> [ABOUT THIS EXERCISE]
Please report each line of the data below that contains "wire".

=== DATA SHOWN ===

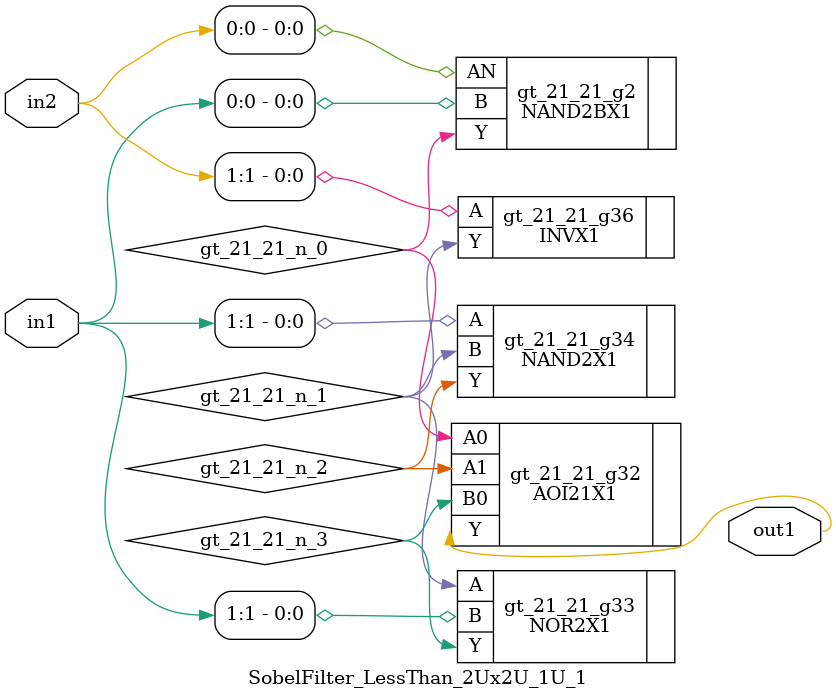
<source format=v>
`timescale 1ps / 1ps


module SobelFilter_LessThan_2Ux2U_1U_1(in2, in1, out1);
  input [1:0] in2, in1;
  output out1;
  wire [1:0] in2, in1;
  wire out1;
  wire gt_21_21_n_0, gt_21_21_n_1, gt_21_21_n_2, gt_21_21_n_3;
  AOI21X1 gt_21_21_g32(.A0 (gt_21_21_n_0), .A1 (gt_21_21_n_2), .B0
       (gt_21_21_n_3), .Y (out1));
  NOR2X1 gt_21_21_g33(.A (gt_21_21_n_1), .B (in1[1]), .Y
       (gt_21_21_n_3));
  NAND2X1 gt_21_21_g34(.A (in1[1]), .B (gt_21_21_n_1), .Y
       (gt_21_21_n_2));
  INVX1 gt_21_21_g36(.A (in2[1]), .Y (gt_21_21_n_1));
  NAND2BX1 gt_21_21_g2(.AN (in2[0]), .B (in1[0]), .Y (gt_21_21_n_0));
endmodule



</source>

===

> [RESULT]
  wire [1:0] in2, in1;
  wire out1;
  wire gt_21_21_n_0, gt_21_21_n_1, gt_21_21_n_2, gt_21_21_n_3;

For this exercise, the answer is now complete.